*** Opening of Text shown ***
Where are the bears of Yellowstone, Grand Teton and Jackson Hole?Posted by admin on Feb 18, 2013 in Field Notes | 2 comments
It’s mid-February and most of the Greater Yellowstone Ecosystem is blanketed by several feet of snow and temperatures that regularly fall below zero. The high country is especially brutal with the deepest accumulation, highest winds and coldest temps. Ironically it is here that one of my favorite animals, the Grizzly bear, chooses to spend the winter hibernating in carefully selected and well built dens. As I sit in my own den wishing I too could hibernate for the winter, my imagination begins to take flight over the high peaks of the region in search of one of the more than 900-1000 Grizzlies sleeping beneath the snow.
Most grizzlies in the Greater Yellowstone Ecosystem (GYE) will look for north facing slopes between 7-10 thousand feet above sea level to dig their dens. The lack of sunlight on the north faces and the increased snow loads at elevation provide grizzlies with plenty of snow to insulate their dens and keep the ground from freezing very deep. Since the earth is constantly radiating heat, the surface of the ground typically stays right at 32 degrees Fahrenheit, especially when several feet of snow insulates the ground from losing heat to space (known as radiative heat loss). Add to the mix the additional insulation of the soil and a several hundred pound bruin also radiating heat into the den and you get a nice cozy winter bed. When Grizzlies are awake they have a body temperature of 100 degrees F but when they hibernate that drops to around 90. The inside of a Grizzly den can be nearly as warm as their hibernating body temperature! During hibernation bears experience a decrease in heart rate, respiratory rate, temperature and they won’t defecate, urinate, drink or feed until they come out of their dens in the spring. The only exception is if they catch the scent of nearby food, like a winter or wolf killed animal, in which case they sometimes wake temporarily to feed. It is definitely unnerving when you are skiing or snowshoeing in the backcountry and come across fresh Grizzly tracks in the snow.
*** Close of Text shown ***
Task requirements:
(1) Answer from the post on Yellowstone's hibernating grizzlies:
(a) On what date was the post published?
(b) Between what elevations do most grizzlies in the Greater Yellowstone Ecosystem dig their dens?
(c) To about what temperature does a grizzly's body temperature drop during hibernation?
(2) Render this sentence from the grizzly hibernation post in Spanish: "When Grizzlies are awake they have a body temperature of 100 degrees F but when they hibernate that drops to around 90."
(3) Carry on the post about where Greater Yellowstone's grizzlies spend the winter, picking up after its final sentence.
The data have nothing to do with what is asked here.
*** Opening of Source data ***
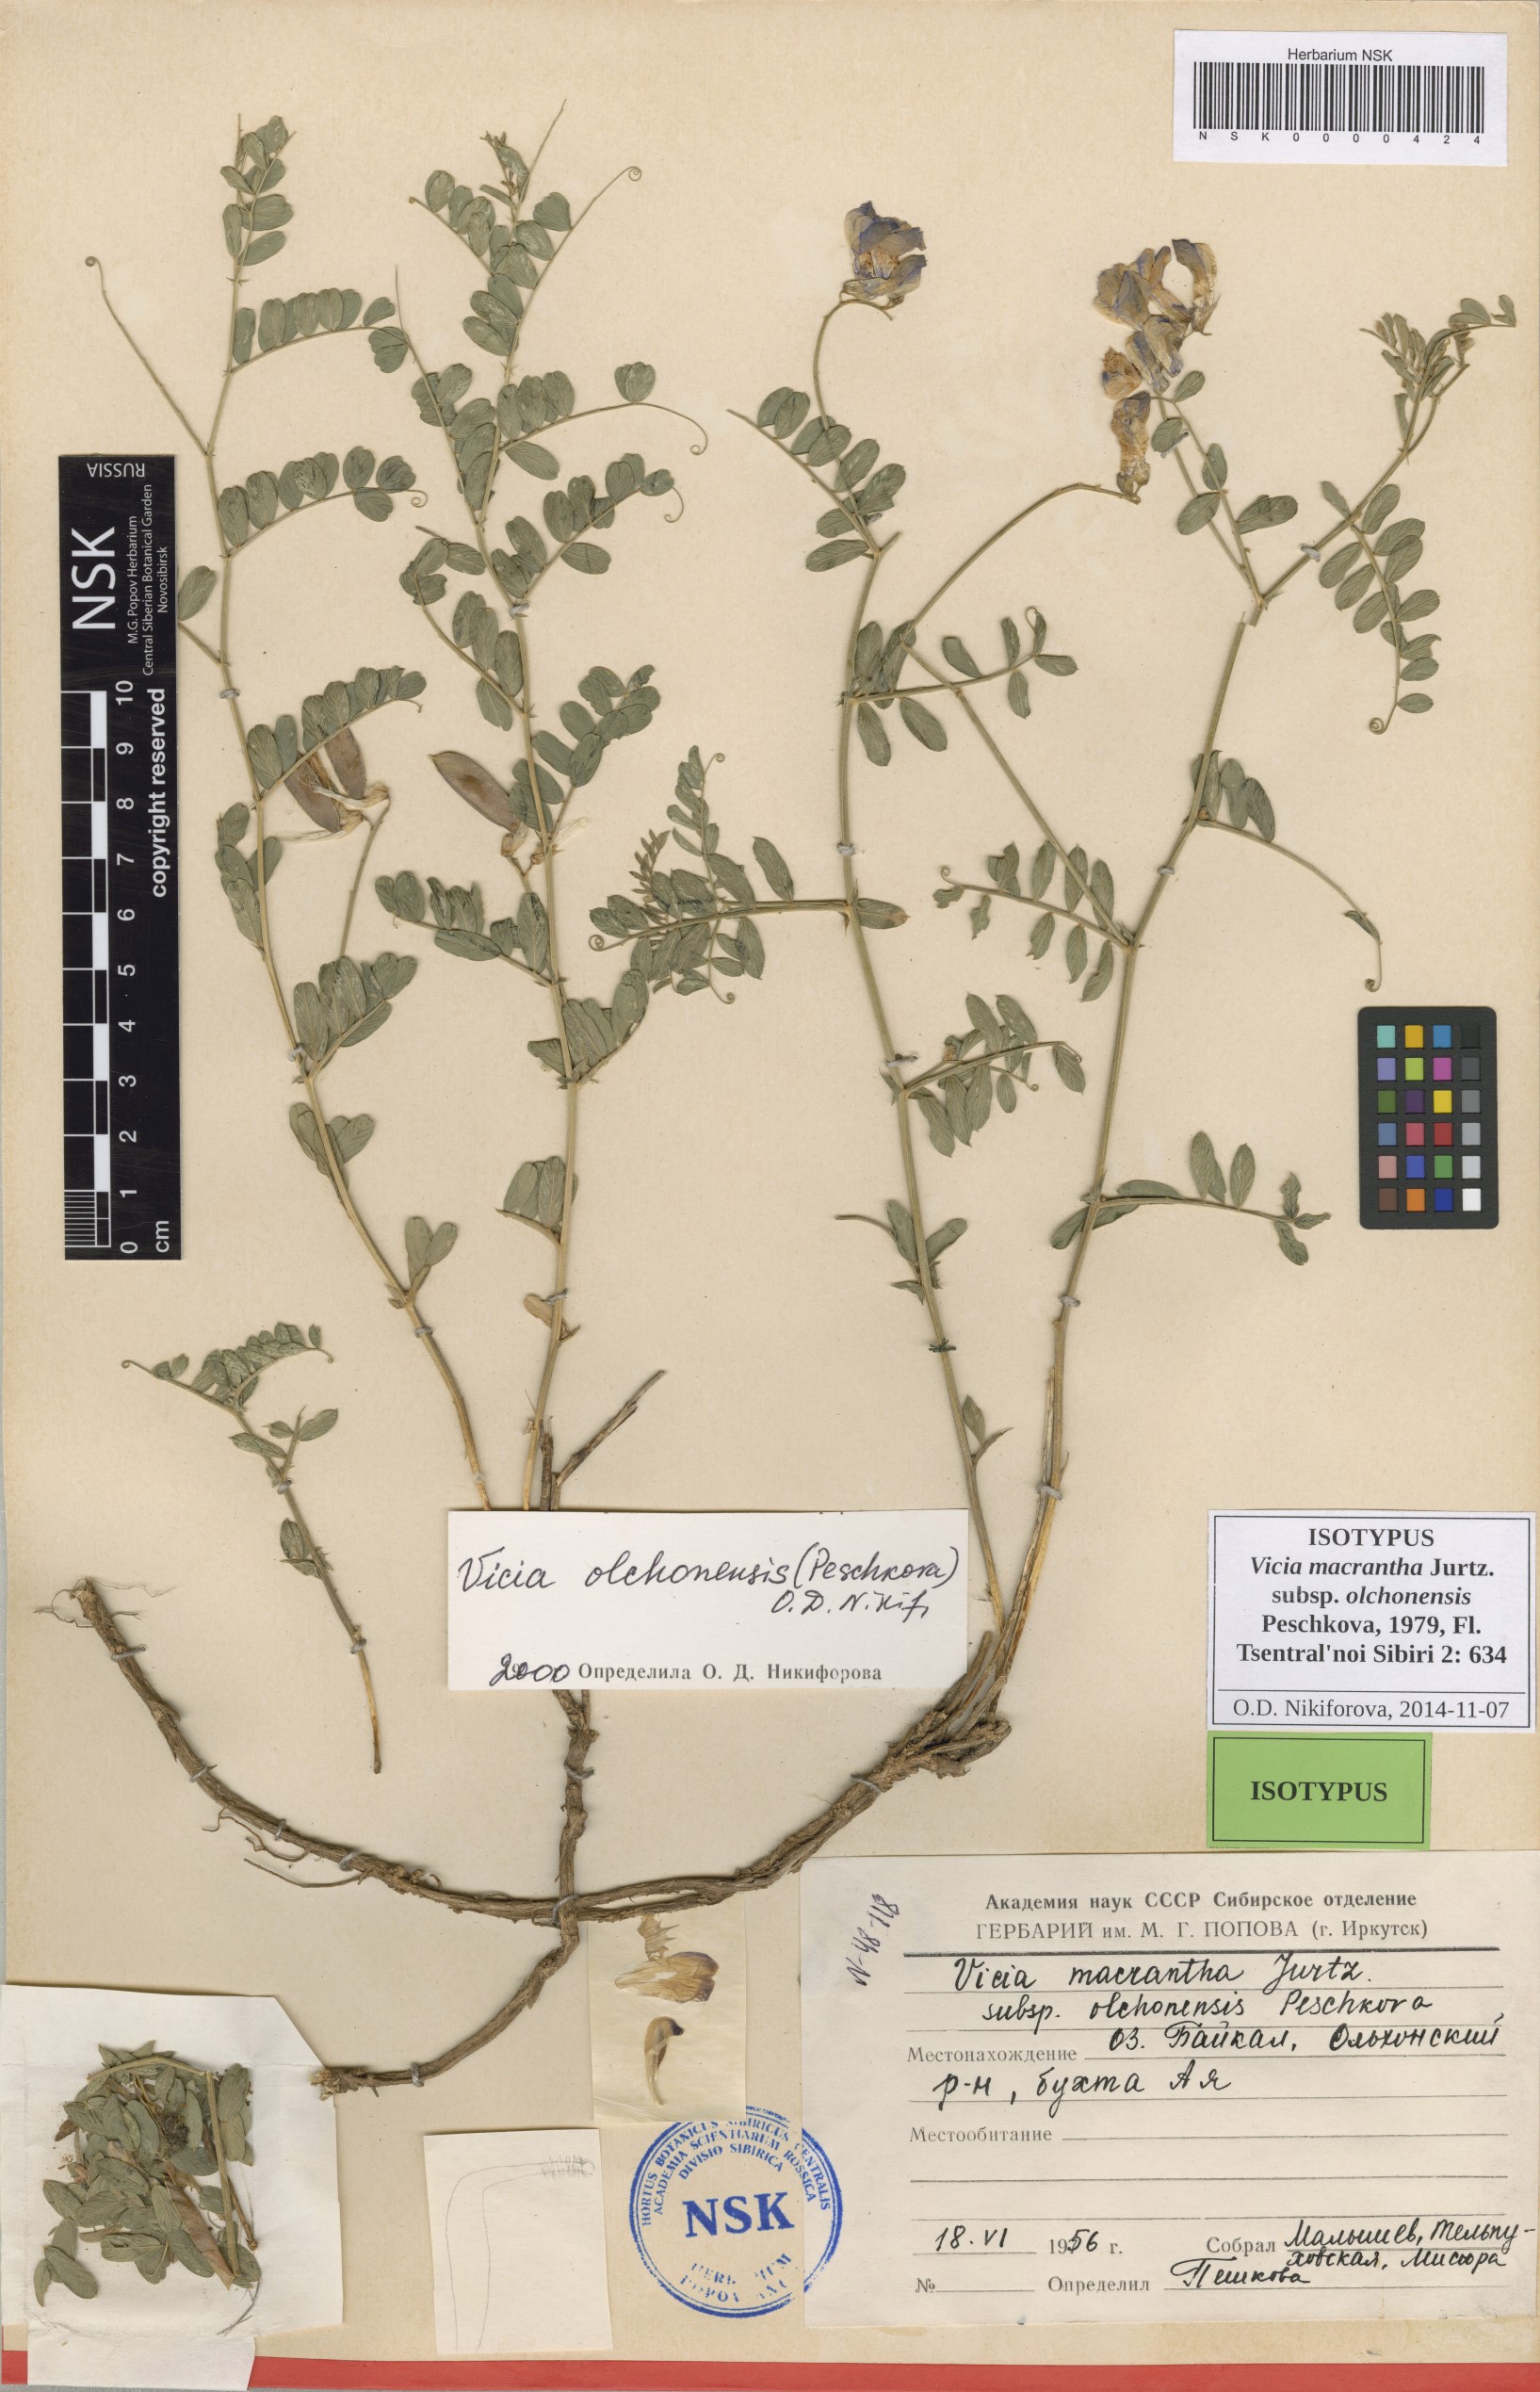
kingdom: Plantae
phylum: Tracheophyta
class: Magnoliopsida
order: Fabales
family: Fabaceae
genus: Vicia
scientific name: Vicia olchonensis
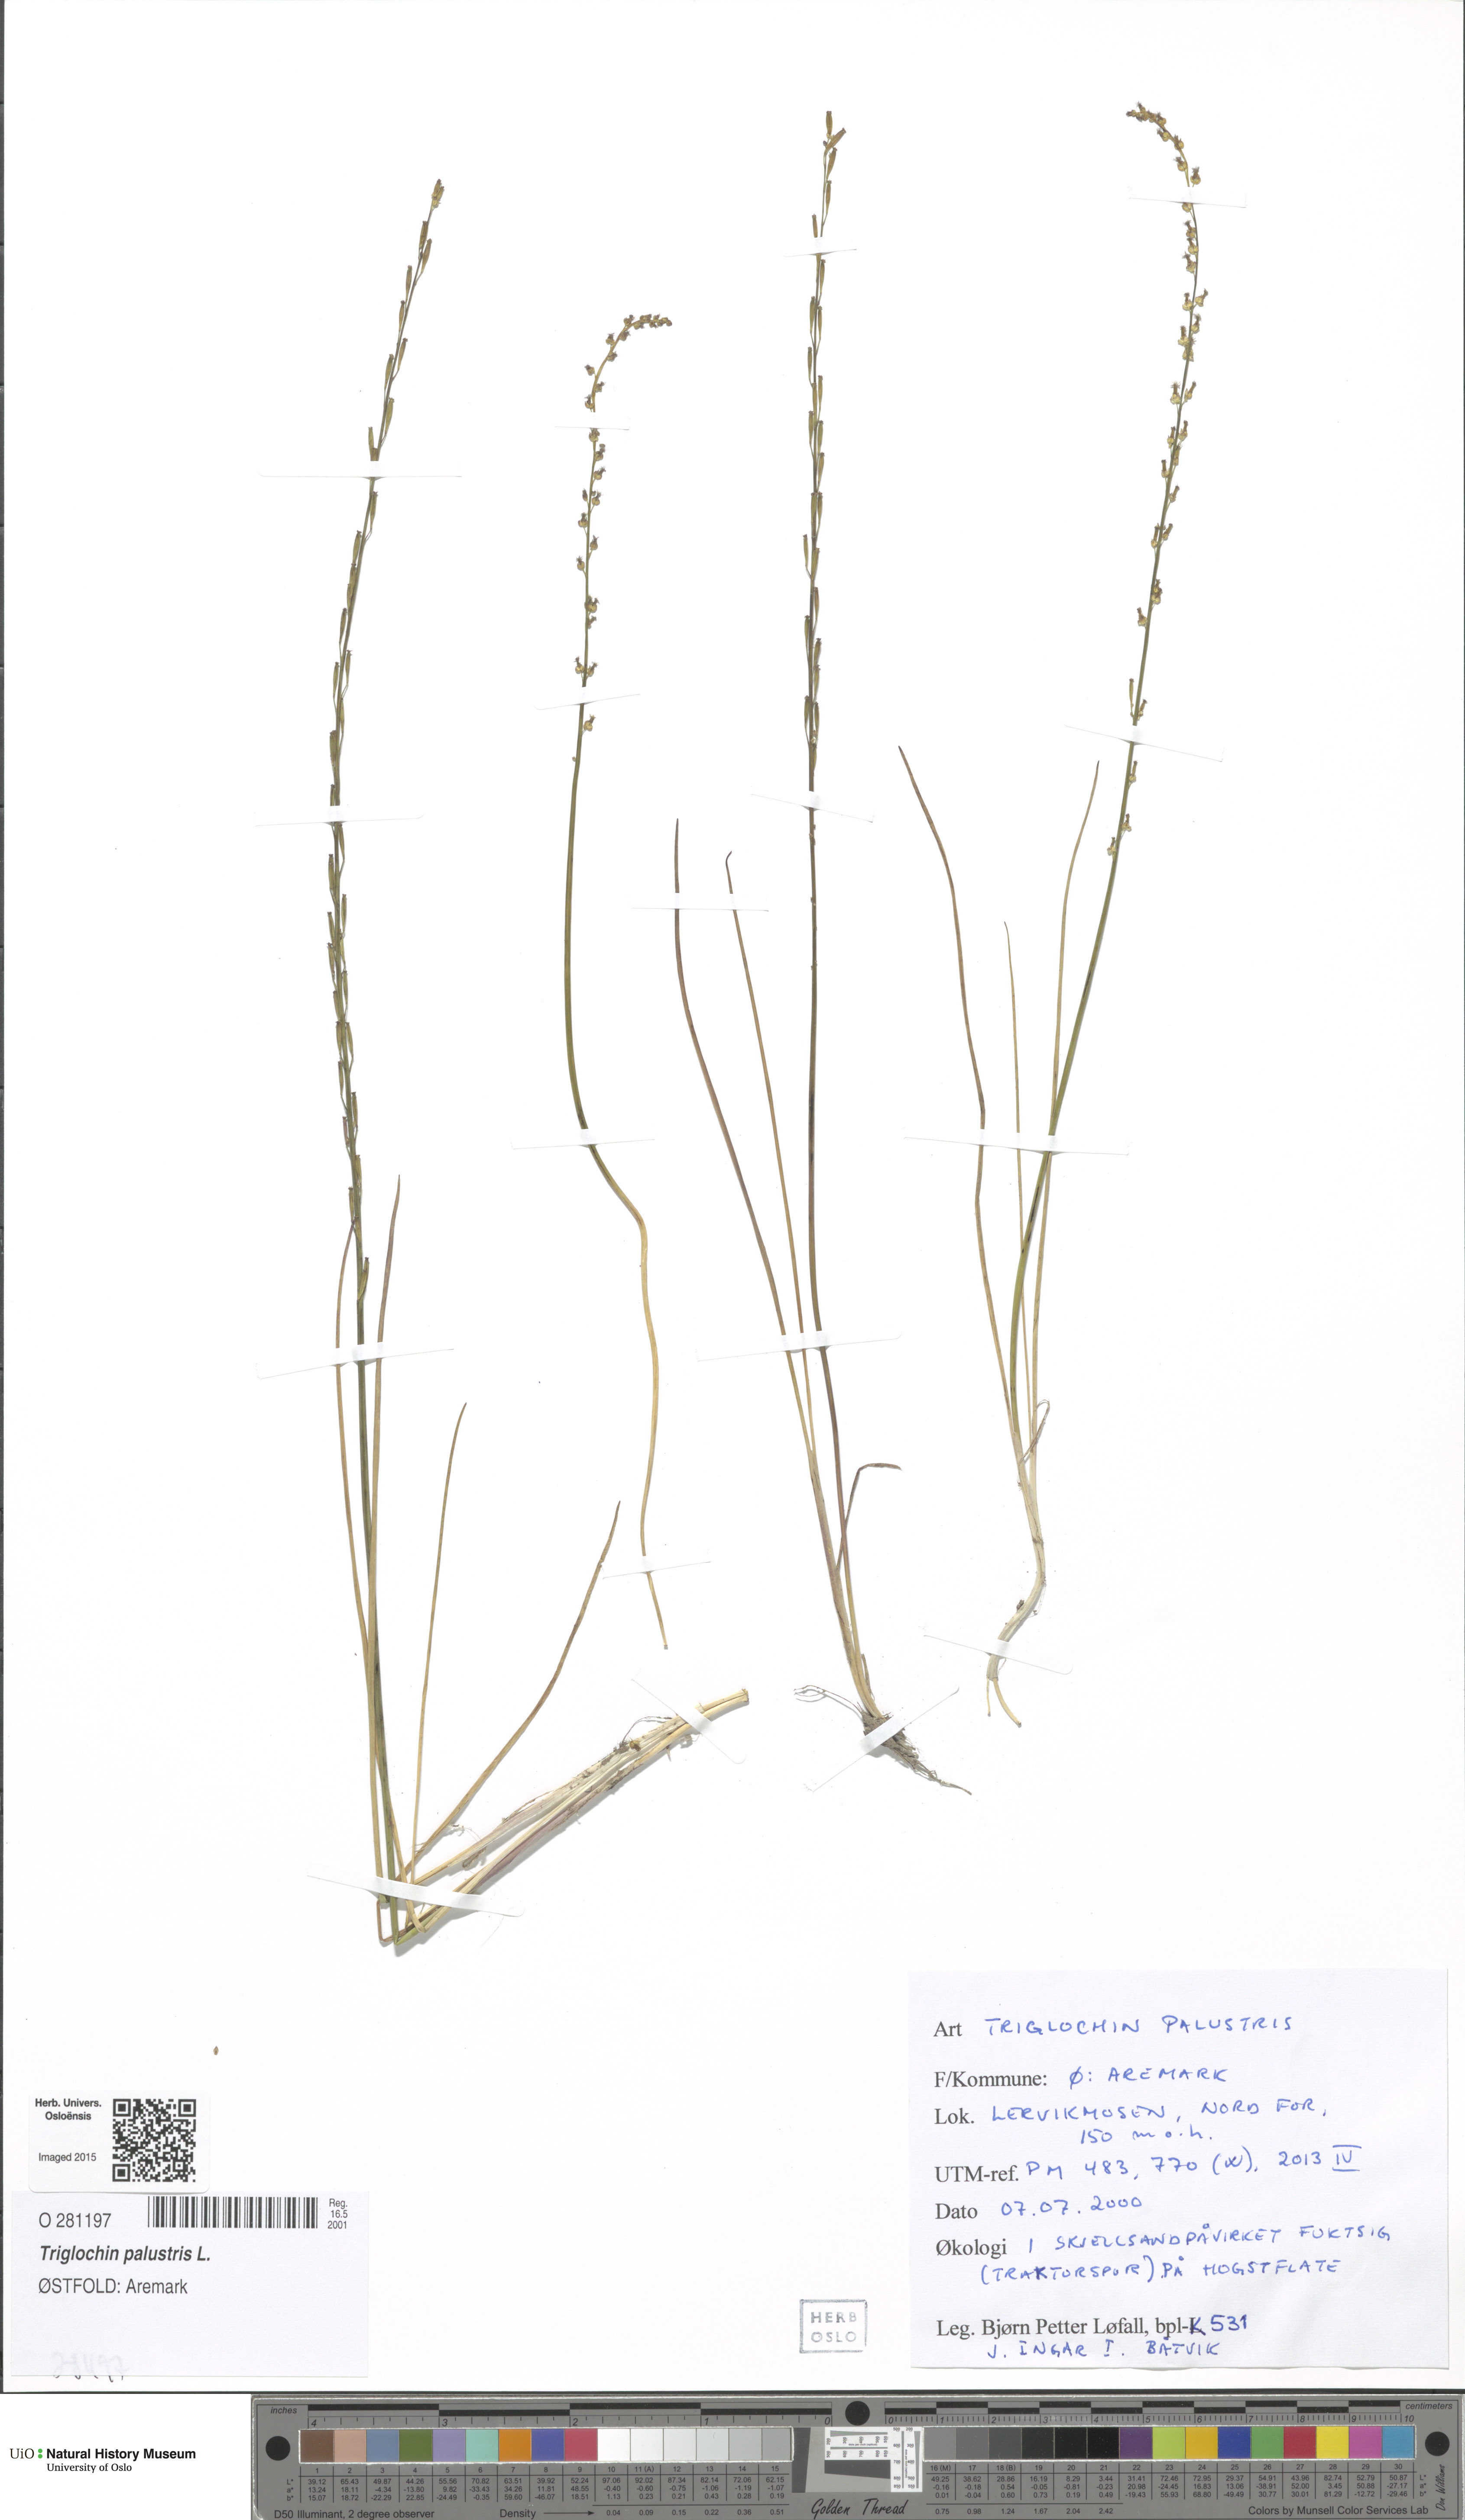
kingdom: Plantae
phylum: Tracheophyta
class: Liliopsida
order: Alismatales
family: Juncaginaceae
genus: Triglochin
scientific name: Triglochin palustris
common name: Marsh arrowgrass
*** Close of Source data ***
Expected responses:
(1)
(a) Feb 18, 2013
(b) Between 7 and 10 thousand feet above sea level
(c) Around 90 degrees Fahrenheit

(2) Cuando los osos grizzly están despiertos, tienen una temperatura corporal de 100 grados F, pero cuando hibernan, esta baja a alrededor de 90.

(3)
Most bears will begin hibernating from November through December and typically wake up from early March through April. Boars, or males, will frequently enter hibernation later and wake earlier than sows, or female bears. This is especially true if the sow has cubs of the year or sub-adults with her or if she is pregnant. Sows that are pregnant going into hibernation will give birth in their dens in late January through February to 1-3 cubs. The cubs are born almost hairless and totally blind. They will suckle the hibernating sow for the rest of the winter until she wakes in the spring. When they emerge from the den the cubs have hair, they can see, they can walk and they can even run, albeit with the clumsiness of a toddler. This is a particularly vulnerable time for the cubs as they are virtually defenseless from all other predators and will sometimes be targeted by boars hoping to trigger the sow into estrus by killing the cubs. Cubs will usually stay with the sow for two years after which she will kick them out and mate again during the second spring. Sow cubs will tend to stay closer to her mother’s home range but boars will range out looking for a new territory. Consequently, sub-adult boars tend to create most of the problems between people and Grizzlies.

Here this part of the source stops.